As Delightful Daughter snatches the bottle from my hand and storms to the bathroom, Devil Teen makes an obscene gesture at her back and kicks his little brother for causing the problem in the first place. I slip off to the kitchen to sneak a biscuit from my secret, Will and Kate commemorative tin, cleverly hidden from the scathing eyes of my anti-royalist partner. For a blissful minute I daydream about life before children, of freedom and exciting adventures. Then, fuelled by a sugar high, I gather myself together and prepare to do battle with the head lice.

An hour later, with children fed, I make my usual call round on my father. A handsome man in his day, with an impressive Roman nose, he’s been dogged by ill-health as long as I can remember. After my mother’s funeral the widows of the neighbourhood descended upon him with food parcels and comfort. But his lack of communication skills turned even the die-hards away.

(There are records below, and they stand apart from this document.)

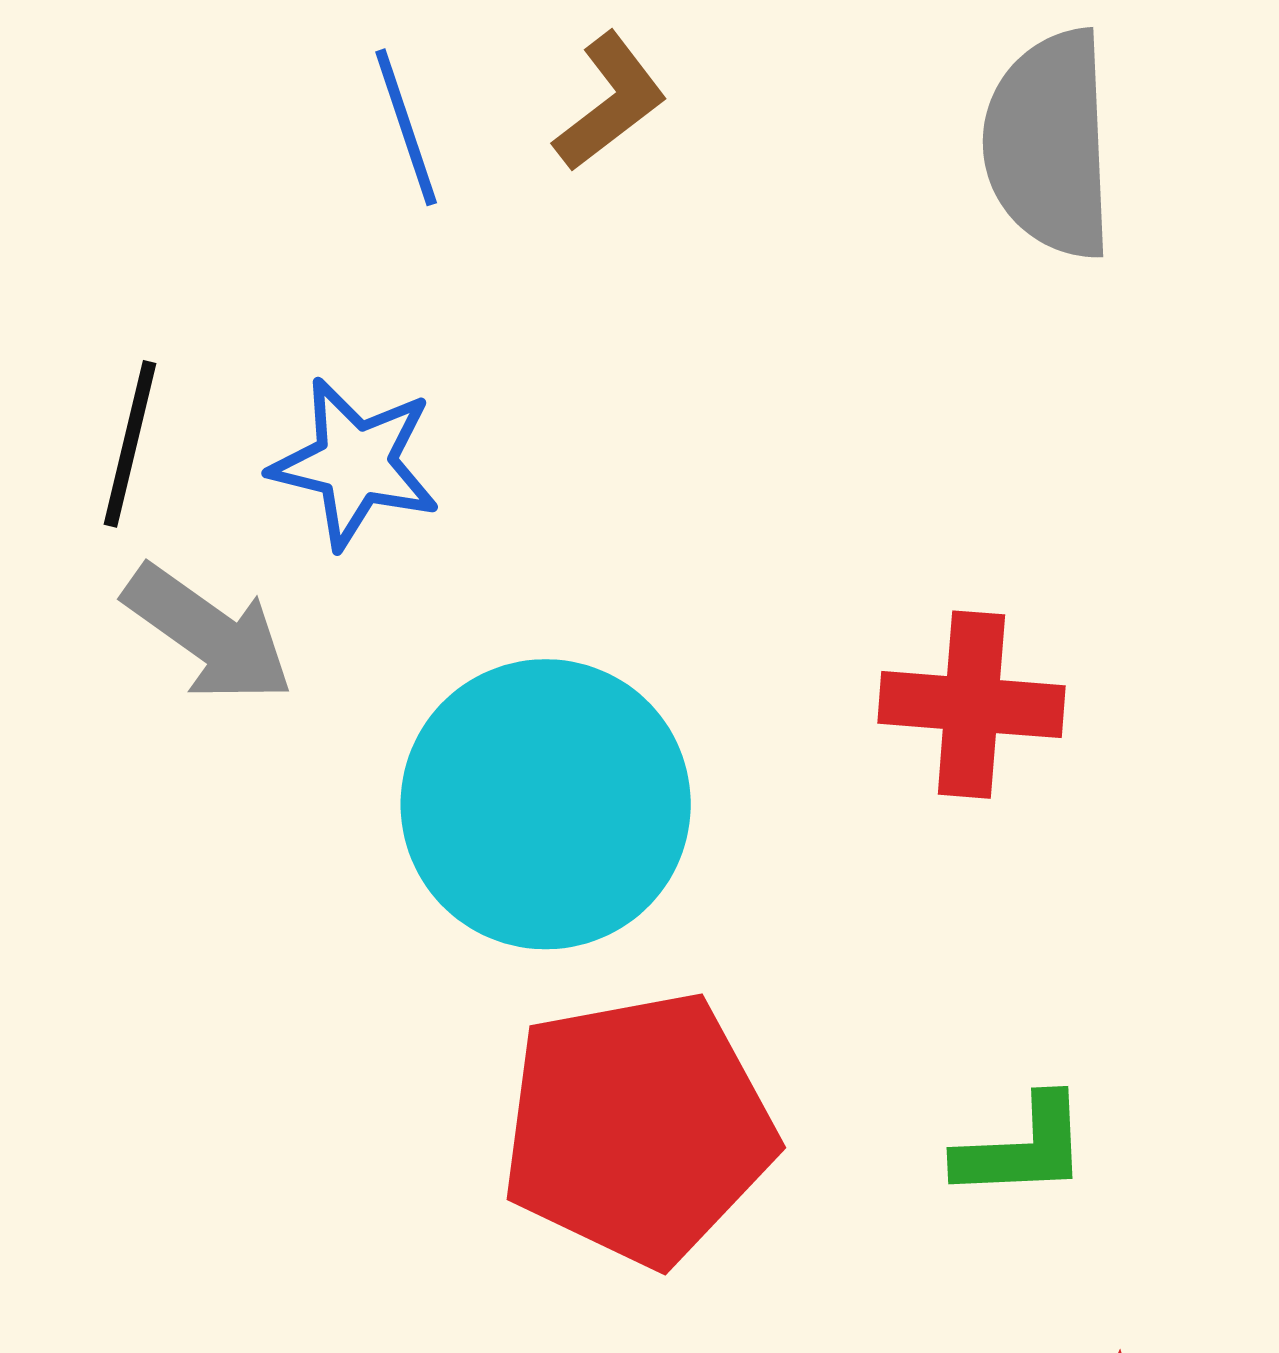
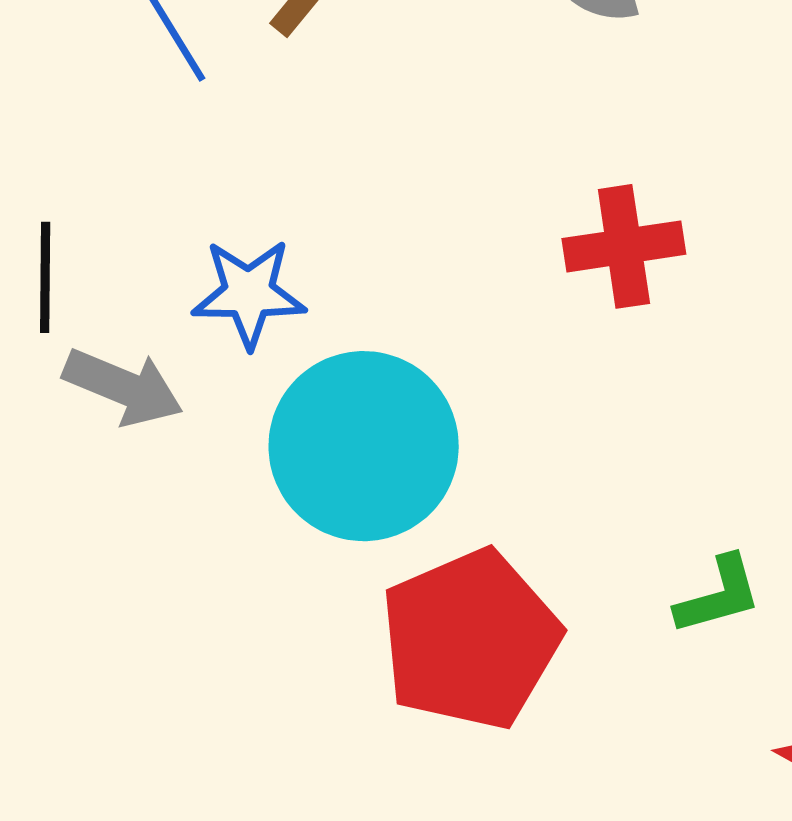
blue star: (355, 463) -> (249, 293), moved
red cross: (971, 705) -> (624, 246), moved

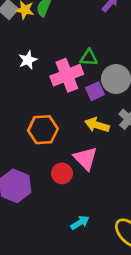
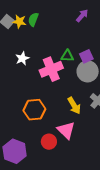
purple square: (95, 91) -> (86, 56), moved
yellow arrow: (97, 125) -> (74, 106), turned -138

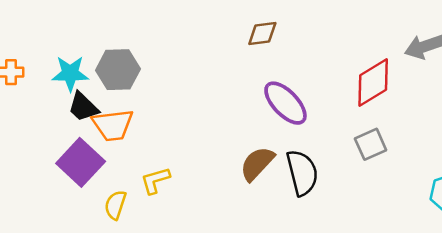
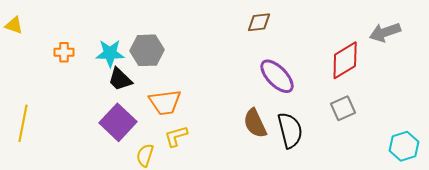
orange trapezoid: (113, 125) -> (165, 102), moved
brown semicircle: (257, 164) -> (255, 123), turned -68

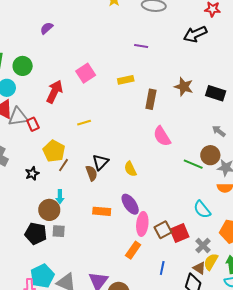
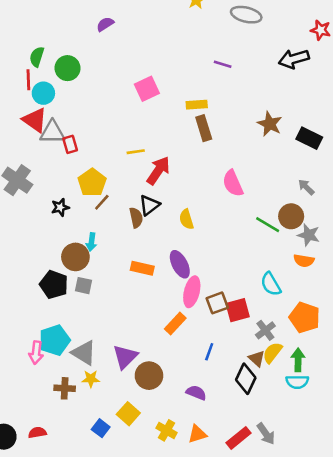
red arrow: (55, 92) -> (158, 171), moved
brown rectangle: (151, 99) -> (204, 128), moved, turned -36

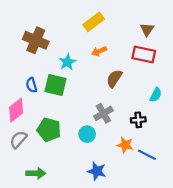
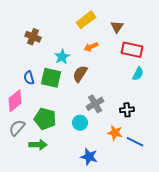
brown triangle: (147, 29) -> (117, 27), moved
brown cross: (36, 40) -> (33, 37), size x0.7
brown semicircle: (114, 78) -> (80, 74), moved
cyan semicircle: (156, 95) -> (138, 74), moved
green arrow: (36, 173) -> (38, 145), moved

He shuffles to the door in obvious pain.

‘Hi dad. You ok? Is your leg ulcer playing up?’

He runs his hand through his now thinning, white hair.

‘A bit, love. Never mind. You?’

‘Could be better, dad - long story. What have you been up to today?’


‘Great - did you buy anything special?’

‘Some pikelets - had one with jam just now.

That’s nice. Did you do anything else?

‘De-frosted the rhubarb. You can make us a crumble for Sunday.’

‘Oh, sure. Maybe you could learn how to do it?’

‘No, love, match will be on.’

‘Oh, okay then.’

‘And Blades are playing now, love! So, settle down, if you’re stopping. Half-time’s nearly over.’

As we sit in silence on the settee, I wonder how on my earth my mother kept her sanity all those years - no conversation from the man apart from food and football. Marriage! It’s a strange old institution, binding together the most unlikely of couples. And I should know with my own mixed marriage of Yorkshire and Welsh heritage. As newly-weds we used to celebrate our differences, but now rugby and the royal family are a source of constant irritation.

As I wonder what changed, those inner voices in my head chip in with their two-penny-worth.

‘Well, look at you. No surprise he’d rather watch rugby.’

‘If only you’d tidy the house, you’d make him happy.’

‘He’s not the only fish in the sea, you know...’

Then suddenly there’s another voice and I realise with surprise that it’s my father.

‘Sorry dad. What did you say?’

‘I said your mother says you mustn’t be too hard on him.’

‘What? Who?’

‘Welsh husband. Mum’s worried. Said - take care of each other.’

‘Dad, what are you on about? You know mum died nearly ten years ago! Are you talking about a dream you had?’

‘A dream, love? Yes, your mum was always my dream girl. Pass me those tablets now… GOAL!’

As I hand my father his tablets, I wonder whether perhaps his leg’s infected. Blood poisoning can affect the brain. I’ll ring the district nurse in the morning to check up on him.

But on leaving the house, a knot of panic lodges in the pit of my stomach.